> **About this task**: The data below needs to be returned exactly, line for line.

> **Exercise data**:
-------------------------

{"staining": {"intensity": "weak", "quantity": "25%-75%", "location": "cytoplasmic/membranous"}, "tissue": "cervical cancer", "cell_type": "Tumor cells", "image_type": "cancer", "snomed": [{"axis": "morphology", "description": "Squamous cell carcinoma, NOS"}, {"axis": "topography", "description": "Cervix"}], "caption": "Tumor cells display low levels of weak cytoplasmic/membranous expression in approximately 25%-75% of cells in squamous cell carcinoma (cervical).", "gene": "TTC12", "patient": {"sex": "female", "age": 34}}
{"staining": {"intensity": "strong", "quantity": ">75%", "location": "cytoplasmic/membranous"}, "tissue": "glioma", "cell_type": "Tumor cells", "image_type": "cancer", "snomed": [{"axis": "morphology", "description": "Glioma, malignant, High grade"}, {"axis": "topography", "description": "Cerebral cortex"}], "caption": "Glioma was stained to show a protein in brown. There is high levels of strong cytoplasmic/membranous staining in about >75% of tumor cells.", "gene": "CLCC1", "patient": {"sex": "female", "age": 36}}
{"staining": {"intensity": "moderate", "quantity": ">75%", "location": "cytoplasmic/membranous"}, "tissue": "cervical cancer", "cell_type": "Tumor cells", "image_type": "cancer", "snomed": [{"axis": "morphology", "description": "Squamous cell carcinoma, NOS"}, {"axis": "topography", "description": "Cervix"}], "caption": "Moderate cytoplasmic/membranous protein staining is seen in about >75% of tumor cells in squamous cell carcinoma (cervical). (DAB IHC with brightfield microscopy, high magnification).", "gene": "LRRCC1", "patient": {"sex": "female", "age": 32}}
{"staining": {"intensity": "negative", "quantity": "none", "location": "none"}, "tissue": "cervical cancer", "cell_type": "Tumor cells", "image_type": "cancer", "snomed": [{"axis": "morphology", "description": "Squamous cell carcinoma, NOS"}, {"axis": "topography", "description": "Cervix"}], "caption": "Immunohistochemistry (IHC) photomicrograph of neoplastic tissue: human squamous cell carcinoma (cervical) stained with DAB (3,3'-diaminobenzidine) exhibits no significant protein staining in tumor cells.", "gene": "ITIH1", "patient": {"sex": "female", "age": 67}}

-------------------------

> **Written solution**:
{"staining": {"intensity": "weak", "quantity": "25%-75%", "location": "cytoplasmic/membranous"}, "tissue": "cervical cancer", "cell_type": "Tumor cells", "image_type": "cancer", "snomed": [{"axis": "morphology", "description": "Squamous cell carcinoma, NOS"}, {"axis": "topography", "description": "Cervix"}], "caption": "Tumor cells display low levels of weak cytoplasmic/membranous expression in approximately 25%-75% of cells in squamous cell carcinoma (cervical).", "gene": "TTC12", "patient": {"sex": "female", "age": 34}}
{"staining": {"intensity": "strong", "quantity": ">75%", "location": "cytoplasmic/membranous"}, "tissue": "glioma", "cell_type": "Tumor cells", "image_type": "cancer", "snomed": [{"axis": "morphology", "description": "Glioma, malignant, High grade"}, {"axis": "topography", "description": "Cerebral cortex"}], "caption": "Glioma was stained to show a protein in brown. There is high levels of strong cytoplasmic/membranous staining in about >75% of tumor cells.", "gene": "CLCC1", "patient": {"sex": "female", "age": 36}}
{"staining": {"intensity": "moderate", "quantity": ">75%", "location": "cytoplasmic/membranous"}, "tissue": "cervical cancer", "cell_type": "Tumor cells", "image_type": "cancer", "snomed": [{"axis": "morphology", "description": "Squamous cell carcinoma, NOS"}, {"axis": "topography", "description": "Cervix"}], "caption": "Moderate cytoplasmic/membranous protein staining is seen in about >75% of tumor cells in squamous cell carcinoma (cervical). (DAB IHC with brightfield microscopy, high magnification).", "gene": "LRRCC1", "patient": {"sex": "female", "age": 32}}
{"staining": {"intensity": "negative", "quantity": "none", "location": "none"}, "tissue": "cervical cancer", "cell_type": "Tumor cells", "image_type": "cancer", "snomed": [{"axis": "morphology", "description": "Squamous cell carcinoma, NOS"}, {"axis": "topography", "description": "Cervix"}], "caption": "Immunohistochemistry (IHC) photomicrograph of neoplastic tissue: human squamous cell carcinoma (cervical) stained with DAB (3,3'-diaminobenzidine) exhibits no significant protein staining in tumor cells.", "gene": "ITIH1", "patient": {"sex": "female", "age": 67}}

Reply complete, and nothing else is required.